Комментарии к материалистическому пониманию истории - Дмитрий Евгеньевич Краснянский
Шрифт:
Интервал:
Закладка:
С момента утверждения христианства европейские аграрные общества оказываются в достаточно уникальной ситуации. Большинство аграрных обществ являют относительно гармоничное согласование идеологии и социальной практики. Христианские же общества попадают в ситуацию идеологического дуализма. С одной стороны, средневековье создает естественную идеологию сословной справедливости, исходящую из идеи справедливости как воздаяния каждому должного. И эта идеология воспринимает ситуацию, когда барон пирует в замке, а его виллан ест скудную похлебку в лачуге, как справедливую. С другой стороны, в этих же обществах официально господствует доктрина эгалитарной справедливости: все люди (христиане) равны во Христе и все они будут справедливо судимы вне различий званий и сословий после смерти.

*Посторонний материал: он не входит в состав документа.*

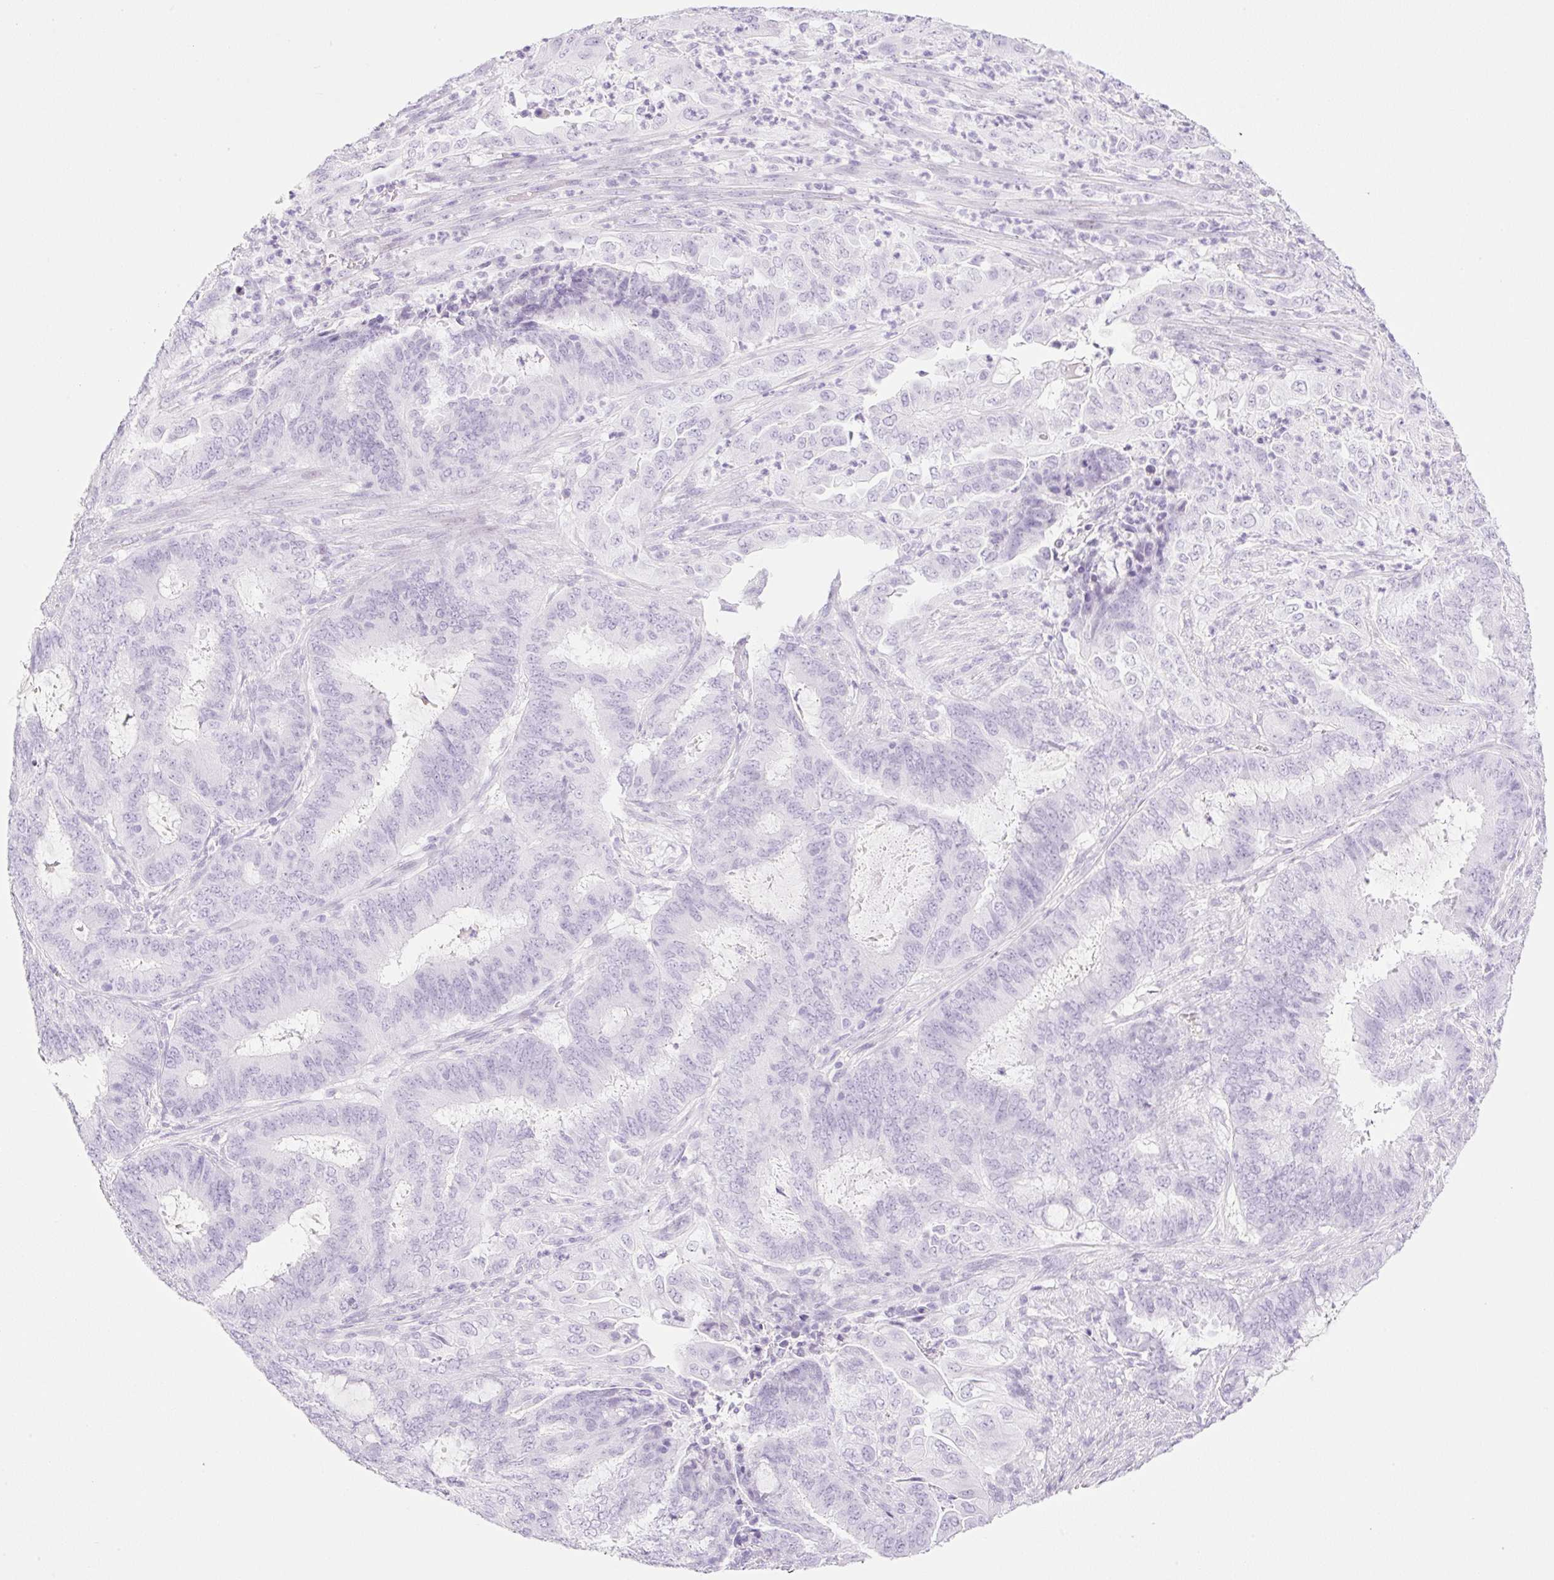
{"staining": {"intensity": "negative", "quantity": "none", "location": "none"}, "tissue": "endometrial cancer", "cell_type": "Tumor cells", "image_type": "cancer", "snomed": [{"axis": "morphology", "description": "Adenocarcinoma, NOS"}, {"axis": "topography", "description": "Endometrium"}], "caption": "Immunohistochemical staining of endometrial cancer shows no significant expression in tumor cells.", "gene": "SPRR4", "patient": {"sex": "female", "age": 51}}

Почти полторы тысячи лет европейское средневековье балансировало в рамках этого идеологического дуализма. Всё большее замалчивание церковью христианской «эгалитарной» справедливости, создание ею концепций, оправдывающих «сословную» справедливость, встречало мощное противодействие в виде широких сектантских движений, индивидуального подвижничества и создания нищенствующих орденов. Подобное балансирование было обусловлено, прежде всего, двумя факторами.

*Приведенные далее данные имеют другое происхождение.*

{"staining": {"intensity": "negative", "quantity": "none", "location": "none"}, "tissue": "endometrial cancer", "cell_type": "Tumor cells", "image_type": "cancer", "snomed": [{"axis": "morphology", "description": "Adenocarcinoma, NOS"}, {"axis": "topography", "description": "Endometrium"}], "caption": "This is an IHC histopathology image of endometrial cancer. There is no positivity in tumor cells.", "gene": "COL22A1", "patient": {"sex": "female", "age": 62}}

Во-первых, к тому времени как христианство стало мировой религией, его доктрина превратилась в сакральную традицию. Любая попытка изменить её неизбежно ослабила бы и расколола христианство. Без серьезных оснований никто не пошел бы на это.
Во-вторых, христианство – религия с мощной теоретической составляющей: в основе её идеологии лежит священная книга. Нечто похожее мы наблюдаем в иудаизме и исламе. Но там «теоретический» компонент неизмеримо меньше. Иудаизм обладает меньшим масштабом распространения, и он длительное время развивался вне привязки к отдельному социальному организму. В исламе священная книга обладала меньшим объемом, очень сильно было Священное предание и, кроме того, в большинстве своем ислам оказался привязанным к политарным обществам, в которых политарное государство сковывало и подавляло его развитие. И, что самое важное, и иудаизм, и ислам возникли в принципиально иных исторических условиях, они никогда не были идеологией бесправных классов, и в силу этого, они не оказались в ситуации столь мощного отрыва от «естественной» социальной практики.
Именно мощная теоретическая составляющая породила ситуацию, когда христианский эгалитаризм был несомненной догмой для теоретика (монаха или клирика-профессора) и непонятным тезисом для барона или епископа. Да и «третьему сословию», в большинстве своем он был не совсем понятен.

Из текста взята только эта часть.